>> START Records
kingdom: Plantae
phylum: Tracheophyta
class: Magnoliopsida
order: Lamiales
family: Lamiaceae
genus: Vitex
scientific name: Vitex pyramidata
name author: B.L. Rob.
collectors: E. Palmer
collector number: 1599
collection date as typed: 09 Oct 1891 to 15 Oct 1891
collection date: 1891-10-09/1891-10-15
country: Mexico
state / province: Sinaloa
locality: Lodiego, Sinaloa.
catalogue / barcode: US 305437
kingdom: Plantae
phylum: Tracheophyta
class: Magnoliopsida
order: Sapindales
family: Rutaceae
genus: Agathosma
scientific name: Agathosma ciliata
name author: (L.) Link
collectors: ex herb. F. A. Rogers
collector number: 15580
>> END Records
§ Written request: Please present every line of the records above as a Markdown table with two columns, Row for the line's number and Entry for the line itself, skipping any blank lines.

§ Response for this exercise:
| Row | Entry |
|---|---|
| 1 | kingdom: Plantae |
| 2 | phylum: Tracheophyta |
| 3 | class: Magnoliopsida |
| 4 | order: Lamiales |
| 5 | family: Lamiaceae |
| 6 | genus: Vitex |
| 7 | scientific name: Vitex pyramidata |
| 8 | name author: B.L. Rob. |
| 9 | collectors: E. Palmer |
| 10 | collector number: 1599 |
| 11 | collection date as typed: 09 Oct 1891 to 15 Oct 1891 |
| 12 | collection date: 1891-10-09/1891-10-15 |
| 13 | country: Mexico |
| 14 | state / province: Sinaloa |
| 15 | locality: Lodiego, Sinaloa. |
| 16 | catalogue / barcode: US 305437 |
| 17 | kingdom: Plantae |
| 18 | phylum: Tracheophyta |
| 19 | class: Magnoliopsida |
| 20 | order: Sapindales |
| 21 | family: Rutaceae |
| 22 | genus: Agathosma |
| 23 | scientific name: Agathosma ciliata |
| 24 | name author: (L.) Link |
| 25 | collectors: ex herb. F. A. Rogers |
| 26 | collector number: 15580 |